Un réactif a besoin d’une poudre raisonnablement pure avant de pouvoir dire quoi que ce soit : la feuille, avec tout ce que la plante transporte par ailleurs, dépasse donc ce que fait un test colorimétrique. Le laboratoire, c’est autre chose : sa liste publiée exclut les herbes, mais un comprimé pressé ou une poudre est exactement la petite molécule qu’il accepte, et la réponse est donc de nous demander ce que vous avez avant d’envoyer, plutôt que de trancher dans un sens ou dans l’autre. Ce qu’aucun des deux ne vous donne, c’est un chiffre de puissance qui permette de doser sur le moment, et une dose que vous ne pouvez pas mesurer, vous pouvez toujours la traiter comme inconnue en commençant bas et en attendant.

Des questions ?

Le 7-OH est-il plus fort que la feuille de kratom ?

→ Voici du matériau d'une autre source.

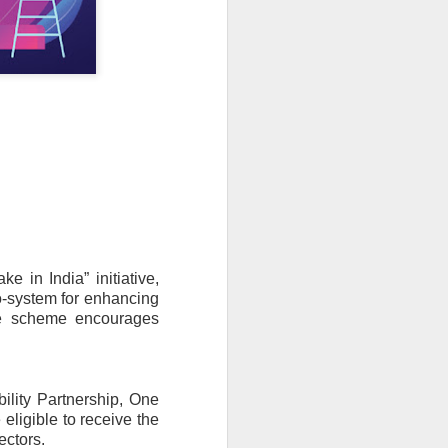
in India” initiative, 
-system for enhancing 
he scheme encourages 
lity Partnership, One 
ligible to receive the 
ectors.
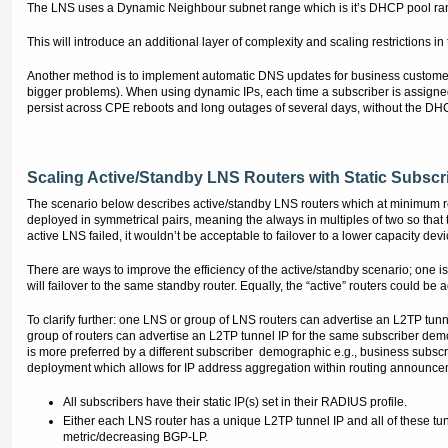
The LNS uses a Dynamic Neighbour subnet range which is it’s DHCP pool rang
This will introduce an additional layer of complexity and scaling restrictions 
Another method is to implement automatic DNS updates for business customer
bigger problems). When using dynamic IPs, each time a subscriber is assign
persist across CPE reboots and long outages of several days, without the DHCP l
Scaling Active/Standby LNS Routers with Static Subscr
The scenario below describes active/standby LNS routers which at minimum requi
deployed in symmetrical pairs, meaning the always in multiples of two so that t
active LNS failed, it wouldn’t be acceptable to failover to a lower capacity devi
There are ways to improve the efficiency of the active/standby scenario; one i
will failover to the same standby router. Equally, the “active” routers could be
To clarify further: one LNS or group of LNS routers can advertise an L2TP tunn
group of routers can advertise an L2TP tunnel IP for the same subscriber dem
is more preferred by a different subscriber demographic e.g., business subscr
deployment which allows for IP address aggregation within routing announceme
All subscribers have their static IP(s) set in their RADIUS profile.
Either each LNS router has a unique L2TP tunnel IP and all of these tu
metric/decreasing BGP-LP.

Oui, et suffisamment pour que l’expérience du dosage de la feuille ne serve à rien. C’est un agoniste opioïde plus puissant et il arrive sous forme concentrée.

Un réactif identifie-t-il le kratom ?

Pas à partir de la feuille. Un réactif a besoin d’une poudre raisonnablement pure pour que la lecture vaille quelque chose, et la matière végétale contient bien trop d’autres choses. Avec une poudre pure, il y a de quoi travailler : demandez-nous ce qui vaut pour l’échantillon que vous avez.

Puis-je envoyer du kratom au laboratoire ?

Demandez-nous d’abord. La liste publiée du laboratoire exclut les herbes, la feuille n’est donc pas acquise, mais un comprimé de 7-OH ou une poudre est un échantillon qu’il accepte. Dites-nous ce que vous avez et vous le saurez avant de payer.

Que vaut-il la peine de tester, alors ?

Tout ce que vous prenez à côté, et les comprimés eux-mêmes pour le fentanyl et les nitazènes. Ce sont les résultats qui changent ce qui vous arrive, et une bandelette les couvre.

Une bandelette négative veut-elle dire que le comprimé est sûr ?

Elle veut dire que cette bandelette n’a trouvé ni fentanyl ni nitazène dans ce que vous avez testé. Elle ne dit rien de la teneur en 7-OH, et c’est pourquoi le conseil de commencer bas tient toujours.

Cet article n’encourage pas la consommation de substances psychoactives et ne remplace pas un avis médical.